В то время комендантом в крепости был генерал Комаров, очень дряхлый старик, заслуженный георгиевский кавалер. Комендантами в Петропавловскую крепость вообще назначались всегда заслуженные боевые генералы, преимущественно георгиевские кавалеры на склоне своих лет; этот пост всегда был для них последним служебным этапом.
Первый комендант, которого я помню, был генерал Гонецкий, герой Русско-турецкой войны 1877-78 гг., он был комендантом в то время, когда я, будучи молодым офицером Лейб-гвардии Преображенского полка, несколько раз в году бывал в карауле в крепости. Гауптвахта помещалась как раз против подъезда комендантского дома, и приходилось очень внимательно следить за этим подъездом, не выйдет ли комендант, чтоб успеть вовремя вызвать караул.
После Гонецкого комендантом был назначен генерал Веревкин, очень требовательный, строгий к себе и к своим подчиненным, он никому не давал поблажки и очень строго следил за правильностью исполнения чинами караула своих обязанностей. Все его страшно боялись, хотя в душе он был очень добрым человеком, безукоризненно честным и благороднейшим во всех отношениях. Я лично был хорошо знаком со всей его семьей, старик ко мне очень хорошо относился, с сыном его, моим однополчанином, впоследствии виленским губернатором, я был очень дружен. Старик Веревкин страдал глухотой на оба уха, с ним с трудом можно было говорить.
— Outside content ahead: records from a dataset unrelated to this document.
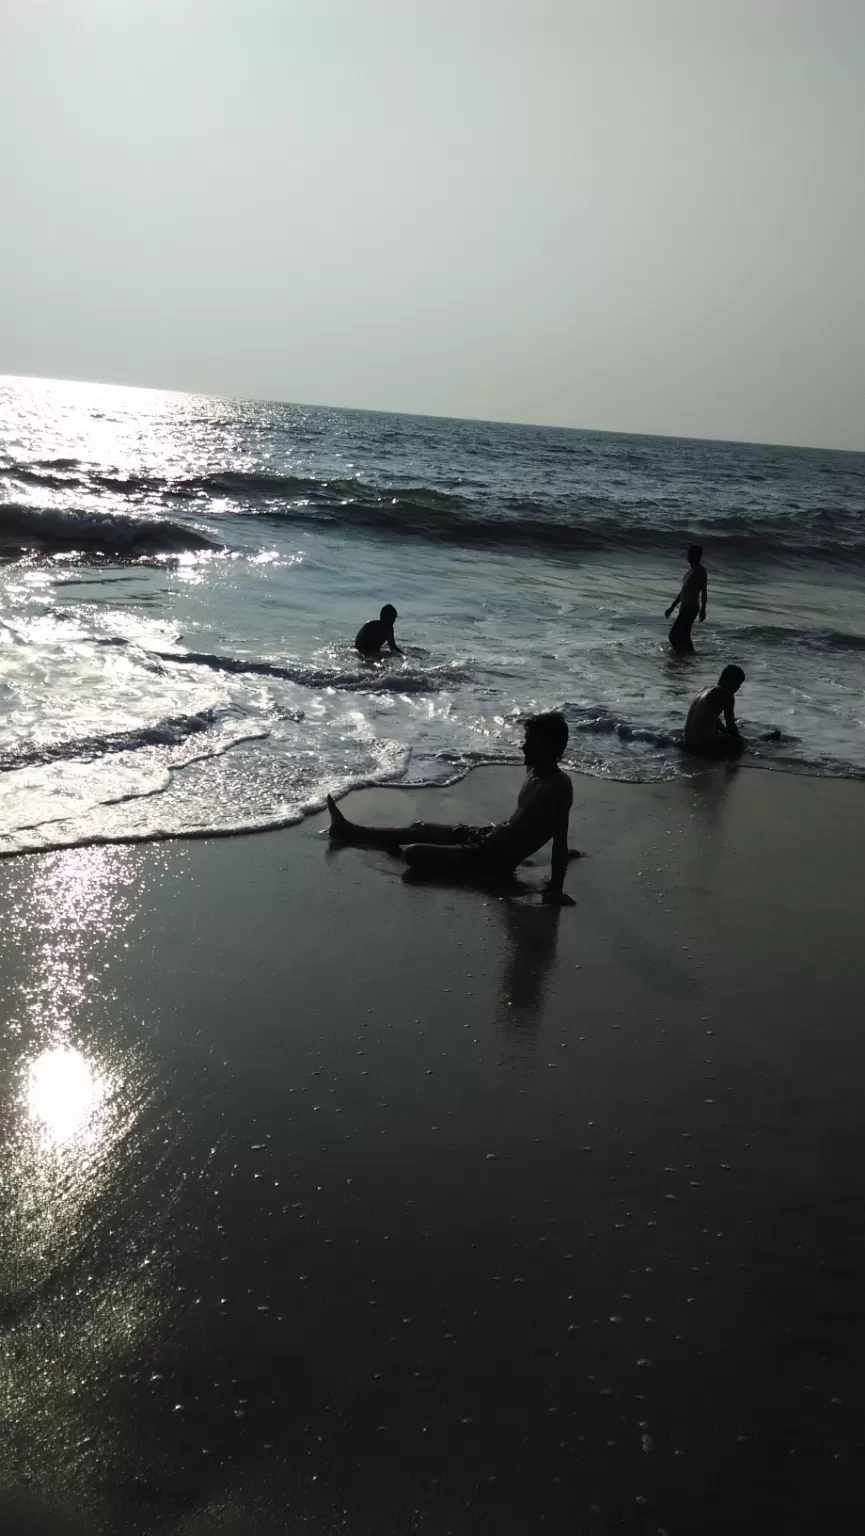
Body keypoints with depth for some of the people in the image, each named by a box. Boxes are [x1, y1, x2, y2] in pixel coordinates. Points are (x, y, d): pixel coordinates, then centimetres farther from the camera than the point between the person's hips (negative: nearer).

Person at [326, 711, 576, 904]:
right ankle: (349, 832, 39)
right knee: (421, 829, 22)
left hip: (495, 858, -10)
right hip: (489, 837, 10)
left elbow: (561, 841, -28)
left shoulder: (558, 786, -23)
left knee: (413, 853, -16)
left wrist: (555, 889, -31)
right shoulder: (536, 773, 5)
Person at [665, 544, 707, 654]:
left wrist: (703, 609, -24)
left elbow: (704, 591, -17)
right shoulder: (690, 569, 18)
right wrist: (672, 607, 27)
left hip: (691, 608, -10)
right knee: (683, 636, 13)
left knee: (674, 635, -14)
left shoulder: (700, 571, -10)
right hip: (685, 608, 10)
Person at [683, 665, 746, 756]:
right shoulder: (726, 694, -10)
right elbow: (730, 724, -8)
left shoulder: (707, 690, 17)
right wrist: (738, 737, 8)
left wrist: (727, 731, 19)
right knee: (737, 743, -1)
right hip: (700, 744, -9)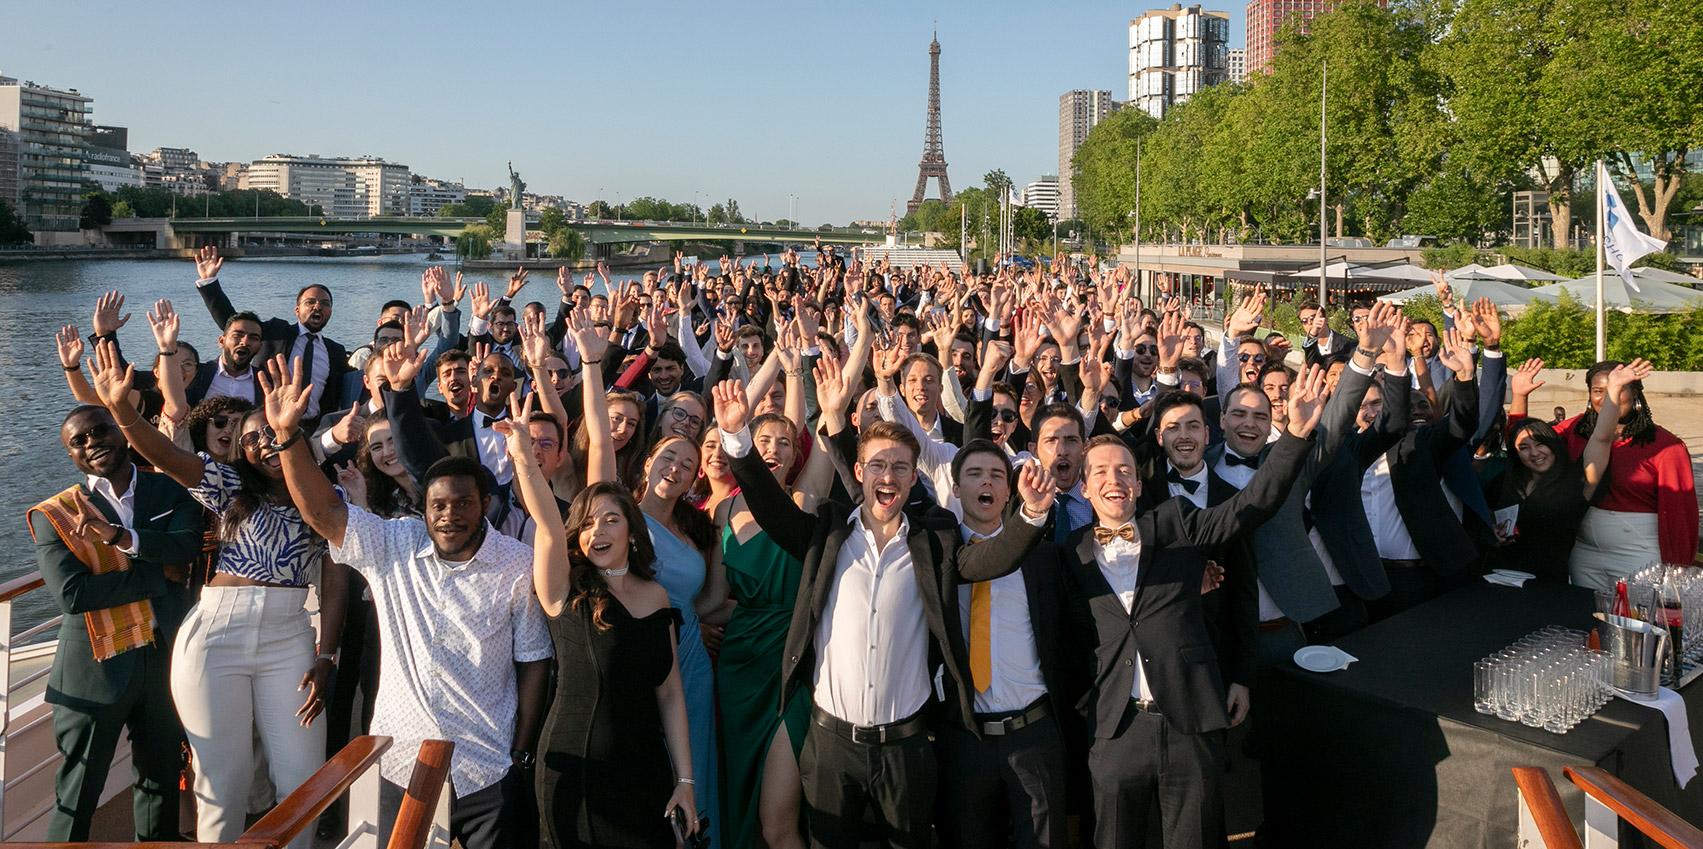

В связи с его глухотой ходила легенда, будто он, когда над его головой раздавался двенадцатичасовой выстрел из пушки, от чего содрогался весь дом, говорил всегда спокойным голосом: "Войдите", принимая выстрел из пушки за стук в дверь.
Со мной лично произошел такой казус: в Исаакиевском соборе шла торжественная панихида по великом князе Николае Николаевиче старшем, служил митрополит Исидор, который, будучи преклонного возраста, говорил очень тихо. Я тоже был на панихиде среди военных начальствующих лиц и очутился рядом с генералом Веревкиным. В то время, когда при полной тишине в храме раздавался только едва слышный голос митрополита Исидора, старик Веревкин вдруг обратился ко мне и на ухо крикнул мне на всю церковь: "Вы на извозчике приехали?" — думая, конечно, что говорит шепотом. Все, конечно, обернулись, я не знал, куда деться, и скорее встал на колени, чтоб остановить Веревкина от дальнейшие расспросов.
Среди старых генералов, подверженных глухоте, был также большой друг Веревкина, генерал Бельгард, и когда они встречались вместе на Невском или на другой улице и передавали друг другу секреты, то эти секреты делались достоянием всей улицы.